The USS Donald Cook transits the Black Sea, Jan. 7, 2015. The Donald Cook, an Arleigh Burke-class guided-missile destroyer, forward-deployed to Rota, Spain, is conducting naval operations in the U.S. 6th Fleet area of operations in support of U.S. national security interests in Europe.

The USS Donald Cook transits the Black Sea, Jan. 7, 2015. The Donald Cook, an Arleigh Burke-class guided-missile destroyer, forward-deployed to Rota, Spain, is conducting naval operations in the U.S. 6th Fleet area of operations in support of U.S. national security interests in Europe. (Karolina A. Oseguera/U.S. Navy)

NAPLES, Italy — Russian and American naval officers met recently to discuss ways to prevent collisions or clashes at sea, a growing concern as each side ramps up its presence in Europe following Russia’s intervention in Ukraine.

Held under the auspices of a 43-year-old bilateral agreement on safe operations at sea and in air, the one-day meeting at the American naval base in Naples on Wednesday was the first since the recent rise of tensions in Europe due to Russia’s annexation last year of Ukraine’s Crimean Peninsula, where Moscow’s Black Sea fleet is home-ported.

In recent weeks, there have been several interactions between Russian jets and U.S. ships and planes in and over the Black Sea, including a new U.S. claim that a Russian jet flew to within 10 feet of an Air Force reconnaissance aircraft flying in international airspace.

The meeting here was the latest under a bilateral agreement known as the Prevention of Incidents On and Over the High Seas, which began in 1972 as a Cold War forum for reviewing operations and communicating to avoid conflict or misunderstandings.
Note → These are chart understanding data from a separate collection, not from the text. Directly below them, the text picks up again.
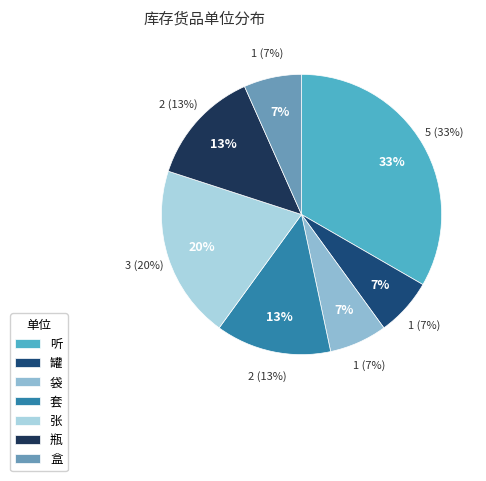

How many segments does this pie chart have?

7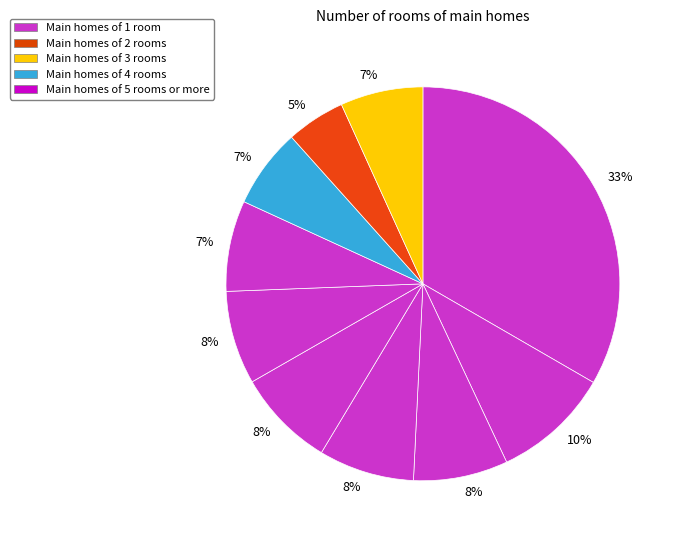

Count the number of slices in the pie.

10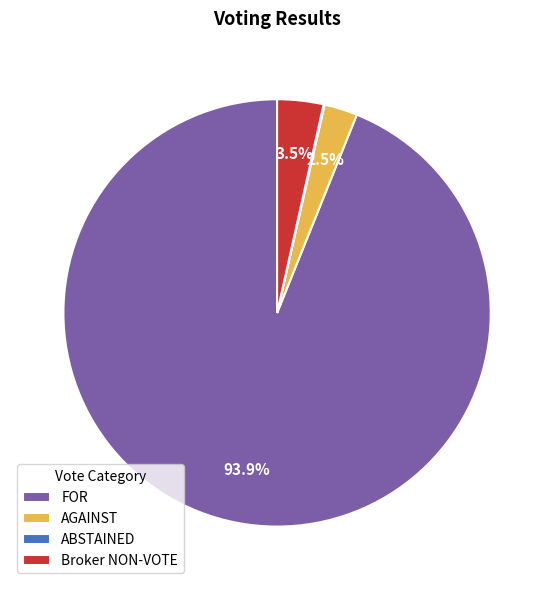

Does any single category account for the majority?

Yes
The last meeting between the two sides was held in November 2013 in Russia, according to the Navy.

Russian Vice Adm. Oleg Burtsev led his nation’s delegation at the meeting, while Navy Rear Adm. John Nowell, chief of staff for U.S. Naval Forces Europe-Africa, represented the American side.
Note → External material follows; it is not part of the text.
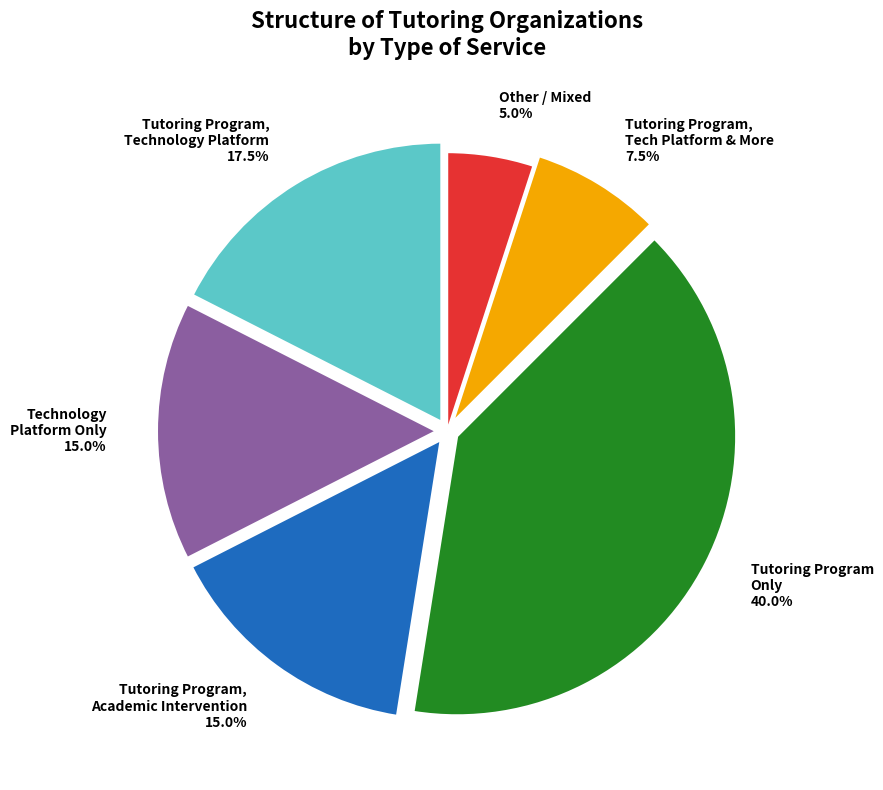

Which has a higher value, Tutoring Program, Technology Platform or Tutoring Program Only?

Tutoring Program Only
“Discussions between the two delegations were frank and professional with the intent of alleviating any miscues, misunderstandings or miscalculations between our two naval and air forces wherever they might encounter one another,” Vice Adm. James Foggo III, deputy commander of U.S. Naval Forces Europe-Africa, wrote on the command’s website last week.
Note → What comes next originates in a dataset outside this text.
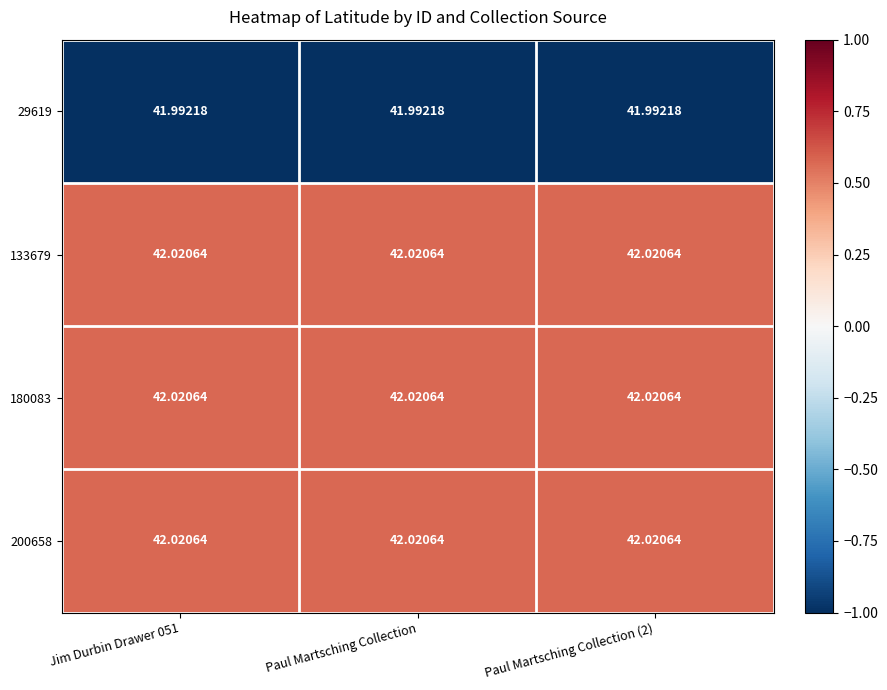

Reading right to left, transcribe all the data shown in this chart.

29619: Paul Martsching Collection (2)=42.0	Paul Martsching Collection=42.0	Jim Durbin Drawer 051=42.0
133679: Paul Martsching Collection (2)=42.0	Paul Martsching Collection=42.0	Jim Durbin Drawer 051=42.0
180083: Paul Martsching Collection (2)=42.0	Paul Martsching Collection=42.0	Jim Durbin Drawer 051=42.0
200658: Paul Martsching Collection (2)=42.0	Paul Martsching Collection=42.0	Jim Durbin Drawer 051=42.0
Foggo later called the discussions “productive” during a roundtable with reporters at a Navy exercise in the Baltic Sea.

Russia is sensitive about American and NATO deployments to the Black Sea, a traditional seat of Moscow’s naval power. The U.S. has sharply increased its deployments to the region, averaging almost one Black Sea visit a month compared to a handful annually before 2014.

The Navy says its ships remain in international waters, unless scheduled for a port call, and follow rules set out by the Montreux Convention, an international agreement that governs foreign warship visits in the Black Sea.

Navy officials have described most of the recent incidents as routine and harmless, with Russian ships and aircraft observing operations from a distance. Few of the interactions have received media attention or even merited it, they say.

But some incidents have sparked concern. U.S. media reported last week that a Russian jet flew to within 10 feet of an Air Force reconnaissance aircraft operating in international airspace over the Black Sea on May 30. Last November, Russian aircraft repeatedly buzzed the American destroyer USS Donald Cook as it operated in the Black Sea.

The U.S. and NATO also say Russian media misrepresents their operations in Europe. Reports out of Russia earlier this month, for example, claimed that Su-24 attack aircraft had been scrambled from Crimea to prevent the American destroyer USS Ross from entering Russian territorial waters. The U.S. Navy denied it was heading toward Russian waters and later posted videos of the aircraft making what it said was a routine side-pass of the U.S. warship “wings clean,” or without ordnance.

The Navy’s current exercise in the Baltic Sea is also gaining its share of interaction with Russian forces, Foggo wrote on the command website.

“During the first day of operations, we were over-flown by Russian air force and shadowed by three Russian navy surface ships,” he said. “This was not unexpected based on recent experience.”